OK, I'm not really what you can call a Microsoft fan. Not really... But everyday I encounter new evidences that I'm right. What bothers me is that some people have a tendency to take MS marketing "as it is", and it is often not completely accurate, to say the least.
A new example: The Dynamic Language Runtime.
It is an ongoing effort to ease implementation of dynamic languages (like Python, Ruby, ...) on top of the .NET Framework. When you read articles on the web (for example, see here), you are under the impression that it is up and running, but... the code currently lives in the IronPython repository and the developers plan to release the first 1.0 version by the end of the year. I'm not saying that this project is not exciting (hmm, i'm not excited...), but people should wait a little before writing things like Microsoft developers have already been able to build implementations of Python, Ruby, Javascript, and Visual Basic that can run on the DLR, when these are planned for the end of the year (IronPython), currently in the pre-alpha stage (IronRuby), or planned for the future (VBx).

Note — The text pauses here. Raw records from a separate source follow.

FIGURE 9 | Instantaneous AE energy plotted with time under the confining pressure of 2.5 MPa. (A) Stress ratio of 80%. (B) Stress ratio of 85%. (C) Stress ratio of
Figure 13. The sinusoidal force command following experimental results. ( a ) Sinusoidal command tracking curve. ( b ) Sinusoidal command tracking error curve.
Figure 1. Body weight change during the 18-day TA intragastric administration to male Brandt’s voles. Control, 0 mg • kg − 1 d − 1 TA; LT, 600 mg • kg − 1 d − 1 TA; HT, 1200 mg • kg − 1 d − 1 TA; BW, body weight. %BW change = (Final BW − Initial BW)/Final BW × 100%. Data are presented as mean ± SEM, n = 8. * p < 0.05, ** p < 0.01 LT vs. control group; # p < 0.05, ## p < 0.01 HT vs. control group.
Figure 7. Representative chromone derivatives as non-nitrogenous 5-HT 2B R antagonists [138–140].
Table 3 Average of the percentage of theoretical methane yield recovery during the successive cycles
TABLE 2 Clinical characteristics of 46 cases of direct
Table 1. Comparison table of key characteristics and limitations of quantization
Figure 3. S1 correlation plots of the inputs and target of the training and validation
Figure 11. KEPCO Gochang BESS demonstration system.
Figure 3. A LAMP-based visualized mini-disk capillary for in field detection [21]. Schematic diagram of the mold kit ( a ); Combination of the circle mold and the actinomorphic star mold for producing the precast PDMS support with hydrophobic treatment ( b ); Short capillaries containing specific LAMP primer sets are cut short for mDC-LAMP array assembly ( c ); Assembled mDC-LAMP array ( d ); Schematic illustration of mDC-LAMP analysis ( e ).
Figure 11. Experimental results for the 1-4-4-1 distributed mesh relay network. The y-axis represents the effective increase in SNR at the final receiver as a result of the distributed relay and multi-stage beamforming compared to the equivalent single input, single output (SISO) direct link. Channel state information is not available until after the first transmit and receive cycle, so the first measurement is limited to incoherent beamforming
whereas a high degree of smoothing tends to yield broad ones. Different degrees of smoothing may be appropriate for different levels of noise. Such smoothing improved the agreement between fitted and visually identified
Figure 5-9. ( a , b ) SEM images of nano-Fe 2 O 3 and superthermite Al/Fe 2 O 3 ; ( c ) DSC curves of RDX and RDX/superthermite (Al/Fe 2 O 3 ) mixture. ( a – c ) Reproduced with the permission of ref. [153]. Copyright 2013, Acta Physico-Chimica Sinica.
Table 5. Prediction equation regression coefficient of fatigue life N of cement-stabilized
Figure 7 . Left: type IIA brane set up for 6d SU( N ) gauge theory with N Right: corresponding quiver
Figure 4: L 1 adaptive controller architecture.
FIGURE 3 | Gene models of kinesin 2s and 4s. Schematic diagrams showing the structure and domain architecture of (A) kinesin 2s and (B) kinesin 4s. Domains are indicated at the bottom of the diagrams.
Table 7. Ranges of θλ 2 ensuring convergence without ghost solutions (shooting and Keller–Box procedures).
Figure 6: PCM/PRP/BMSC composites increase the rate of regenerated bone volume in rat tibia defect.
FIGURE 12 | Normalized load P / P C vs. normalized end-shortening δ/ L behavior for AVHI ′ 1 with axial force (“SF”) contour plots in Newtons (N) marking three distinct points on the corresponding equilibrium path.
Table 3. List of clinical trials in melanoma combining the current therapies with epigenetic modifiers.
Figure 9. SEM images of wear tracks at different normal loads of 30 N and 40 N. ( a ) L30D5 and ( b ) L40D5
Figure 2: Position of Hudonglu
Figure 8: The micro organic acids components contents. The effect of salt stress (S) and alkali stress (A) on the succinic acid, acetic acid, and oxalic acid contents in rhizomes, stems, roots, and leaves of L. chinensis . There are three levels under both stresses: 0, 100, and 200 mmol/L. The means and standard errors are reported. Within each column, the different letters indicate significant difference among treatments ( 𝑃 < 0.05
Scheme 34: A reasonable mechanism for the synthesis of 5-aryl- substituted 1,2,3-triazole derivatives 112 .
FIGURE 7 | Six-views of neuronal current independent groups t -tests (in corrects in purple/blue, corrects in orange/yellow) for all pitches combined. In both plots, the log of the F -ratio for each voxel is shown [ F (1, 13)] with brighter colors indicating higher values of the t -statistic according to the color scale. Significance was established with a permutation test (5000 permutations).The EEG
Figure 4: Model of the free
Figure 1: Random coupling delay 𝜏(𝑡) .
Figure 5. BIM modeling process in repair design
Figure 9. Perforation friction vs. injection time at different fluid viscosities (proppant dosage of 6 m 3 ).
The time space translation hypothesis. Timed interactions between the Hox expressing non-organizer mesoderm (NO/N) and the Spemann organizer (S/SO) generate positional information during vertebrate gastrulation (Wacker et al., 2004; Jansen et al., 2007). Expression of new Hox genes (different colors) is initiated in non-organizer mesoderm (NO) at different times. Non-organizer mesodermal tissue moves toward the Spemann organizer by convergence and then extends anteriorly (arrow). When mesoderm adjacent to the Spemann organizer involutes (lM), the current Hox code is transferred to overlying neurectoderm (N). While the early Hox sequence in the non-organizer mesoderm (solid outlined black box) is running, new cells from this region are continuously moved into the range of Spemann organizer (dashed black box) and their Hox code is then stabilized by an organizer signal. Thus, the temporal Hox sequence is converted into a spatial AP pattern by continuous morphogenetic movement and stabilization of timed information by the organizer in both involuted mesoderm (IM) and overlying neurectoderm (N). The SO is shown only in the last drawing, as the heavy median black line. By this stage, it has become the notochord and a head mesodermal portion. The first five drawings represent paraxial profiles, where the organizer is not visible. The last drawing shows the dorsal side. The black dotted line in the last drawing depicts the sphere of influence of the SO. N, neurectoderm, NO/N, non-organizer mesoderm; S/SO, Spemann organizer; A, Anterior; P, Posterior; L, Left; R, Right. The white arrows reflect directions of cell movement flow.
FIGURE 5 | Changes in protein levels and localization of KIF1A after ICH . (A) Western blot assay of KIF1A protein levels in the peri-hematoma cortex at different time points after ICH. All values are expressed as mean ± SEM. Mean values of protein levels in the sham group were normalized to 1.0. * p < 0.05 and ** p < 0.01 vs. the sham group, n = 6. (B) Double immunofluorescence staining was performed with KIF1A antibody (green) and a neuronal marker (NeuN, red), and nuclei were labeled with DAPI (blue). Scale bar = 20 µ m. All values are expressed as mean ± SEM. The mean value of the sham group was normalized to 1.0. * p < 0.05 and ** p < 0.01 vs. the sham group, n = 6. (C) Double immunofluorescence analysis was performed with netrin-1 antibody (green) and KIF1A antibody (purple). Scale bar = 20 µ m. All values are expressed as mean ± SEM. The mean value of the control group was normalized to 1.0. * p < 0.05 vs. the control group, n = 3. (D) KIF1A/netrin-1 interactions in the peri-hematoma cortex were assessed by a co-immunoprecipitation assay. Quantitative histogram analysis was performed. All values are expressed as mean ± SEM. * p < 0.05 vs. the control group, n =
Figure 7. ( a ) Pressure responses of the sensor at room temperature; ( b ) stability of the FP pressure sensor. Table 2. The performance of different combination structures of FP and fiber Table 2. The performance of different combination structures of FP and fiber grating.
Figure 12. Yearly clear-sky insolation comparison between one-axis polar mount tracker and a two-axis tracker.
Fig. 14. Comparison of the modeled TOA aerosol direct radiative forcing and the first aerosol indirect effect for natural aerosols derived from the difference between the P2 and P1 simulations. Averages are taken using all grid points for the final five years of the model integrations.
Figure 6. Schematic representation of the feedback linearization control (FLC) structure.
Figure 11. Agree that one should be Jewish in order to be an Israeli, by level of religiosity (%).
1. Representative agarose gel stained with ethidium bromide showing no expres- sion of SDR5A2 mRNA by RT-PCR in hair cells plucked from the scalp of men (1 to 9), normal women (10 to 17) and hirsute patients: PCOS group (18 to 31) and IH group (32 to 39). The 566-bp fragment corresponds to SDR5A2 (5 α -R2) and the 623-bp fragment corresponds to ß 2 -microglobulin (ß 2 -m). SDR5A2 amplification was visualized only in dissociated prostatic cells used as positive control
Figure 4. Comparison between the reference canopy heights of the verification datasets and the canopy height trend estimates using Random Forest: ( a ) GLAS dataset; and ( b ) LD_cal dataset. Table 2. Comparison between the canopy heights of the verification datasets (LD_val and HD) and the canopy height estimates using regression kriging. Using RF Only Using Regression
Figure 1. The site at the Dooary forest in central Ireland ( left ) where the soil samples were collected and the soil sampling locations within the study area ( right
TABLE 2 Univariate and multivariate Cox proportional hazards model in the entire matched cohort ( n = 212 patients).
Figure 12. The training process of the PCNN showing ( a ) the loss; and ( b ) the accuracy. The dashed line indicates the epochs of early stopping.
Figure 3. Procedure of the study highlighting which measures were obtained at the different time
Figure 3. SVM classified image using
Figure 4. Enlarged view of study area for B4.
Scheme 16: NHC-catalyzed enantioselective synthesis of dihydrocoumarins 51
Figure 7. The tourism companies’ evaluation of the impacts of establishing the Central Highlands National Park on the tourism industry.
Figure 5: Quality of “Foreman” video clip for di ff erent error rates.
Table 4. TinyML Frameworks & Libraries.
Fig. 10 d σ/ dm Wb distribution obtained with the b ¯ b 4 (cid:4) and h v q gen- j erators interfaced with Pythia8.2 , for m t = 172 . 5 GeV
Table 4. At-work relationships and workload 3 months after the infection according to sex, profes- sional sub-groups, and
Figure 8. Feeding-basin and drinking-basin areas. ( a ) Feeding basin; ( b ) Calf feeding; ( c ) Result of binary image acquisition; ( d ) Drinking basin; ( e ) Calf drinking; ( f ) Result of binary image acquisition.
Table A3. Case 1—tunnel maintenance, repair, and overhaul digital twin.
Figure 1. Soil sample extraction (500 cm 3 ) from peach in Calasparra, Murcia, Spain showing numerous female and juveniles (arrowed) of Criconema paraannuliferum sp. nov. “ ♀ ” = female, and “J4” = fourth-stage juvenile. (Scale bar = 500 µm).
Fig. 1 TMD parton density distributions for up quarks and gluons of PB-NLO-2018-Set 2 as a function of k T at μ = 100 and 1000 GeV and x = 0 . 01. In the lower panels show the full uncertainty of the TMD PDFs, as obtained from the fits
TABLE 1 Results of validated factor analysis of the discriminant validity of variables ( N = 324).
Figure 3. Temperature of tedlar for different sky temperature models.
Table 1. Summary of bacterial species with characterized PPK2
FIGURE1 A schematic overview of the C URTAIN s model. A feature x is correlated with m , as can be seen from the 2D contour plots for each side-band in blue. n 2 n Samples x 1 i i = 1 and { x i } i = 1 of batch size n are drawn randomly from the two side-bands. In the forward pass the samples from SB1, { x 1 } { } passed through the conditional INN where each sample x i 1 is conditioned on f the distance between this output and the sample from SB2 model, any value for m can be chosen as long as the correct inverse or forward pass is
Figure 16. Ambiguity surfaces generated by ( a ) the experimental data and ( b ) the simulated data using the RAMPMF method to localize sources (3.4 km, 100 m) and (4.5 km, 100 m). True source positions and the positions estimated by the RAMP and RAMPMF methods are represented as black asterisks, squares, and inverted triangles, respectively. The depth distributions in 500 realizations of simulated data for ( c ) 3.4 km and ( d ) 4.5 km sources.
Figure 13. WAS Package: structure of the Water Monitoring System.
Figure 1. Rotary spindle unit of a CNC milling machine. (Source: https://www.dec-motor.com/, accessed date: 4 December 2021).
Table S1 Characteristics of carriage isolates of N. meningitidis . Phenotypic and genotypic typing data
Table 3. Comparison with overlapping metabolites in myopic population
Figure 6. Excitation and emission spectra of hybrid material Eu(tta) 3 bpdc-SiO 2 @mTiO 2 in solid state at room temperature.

Update February 10: After a discussion with fuzzyman, I feel I need to update this a little. I said that I needed to see successful non-Microsoft projects built on top of DLR to say that DLR have succeeded. He pointed that there were more than Microsoft projects on the go, for example IronLUA, or IronScheme. I must agree that people are expecting a lot from the DLR, and starting to use it in their projects, but neither IronLUA or IronScheme are close to completion yet (which is normal, considering that they still have a lot to do to implement their respective languages, and also that the DLR API is still far from stable).
This is not only a formal discussion for me, because the idea behind the DLR is that it is possible to abstract AST to be able to use them in ANY dynamic language. I am very coutious because this very same assumption was made before with the CLR, which was said to be really language-agnostic, and (contrary to the JVM) could be used to implement ANY language. It turned out that it was no more the case for .NET than for Java (and no less, I agree), and languages built on top of CLR were often slightly different from their reference. So, just one last word for DLR: Wait and see... I can be wrong, but if we go back to the beginning, we are far from saying that it's done.
4 comments:
Well - the *final* version of IronPython 2 is due later this year, but people have already been using it for about a year. IronPython 1 has been usable for nearly two years of course.
Managed JScript ships with Silverlight 1.1 and both IronRuby and Vbx have been demoed running on the DLR. They may not all be RTM (and IronRuby really is still alpha or pre-alpha) - but they are all well beyond proof of concept and into reality... :-)
What I was saying was not against IronPython, but against some tendency in the Microsoft/.NET world to declare things achieved when they are just beginning. For me, it is not enough to have a state of the DLR working inside IronPython to have something useful "in the wild". As I understand it, the DLR concept is about easing implementations of dynamic languages on top of the CLR, but so far only Microsoft projects use it.
I agree that in the future it will really allow to ease dynamic languages implementations, but it is very ambitious: it is making the assumption that it is possible to share a common ground for AST between very different languages. This may be true, but a similar assumption was made with the CLR and it failed (a lot of implementations ended being slightly different from their reference). As you see, I don't really think it will deloiver to its promise, but even if I know I may be wrong, it will need to be "under fire" (have more languages, and some languages not develped bny Microsoft teams) to be built on it to prove it works (I have no doubt it's working OK with IronPython, but it's just its origin).
For the moment, VBx is far from being released, and Silverlight is still alpha. I will wait (with interest)
Silverlight 2 should come out of Alpha in less than a month...
Other people are already building languages on top of the DLR - Vista Smalltalk, IronScheme and IronLua for example (none of which are Microsoft projects).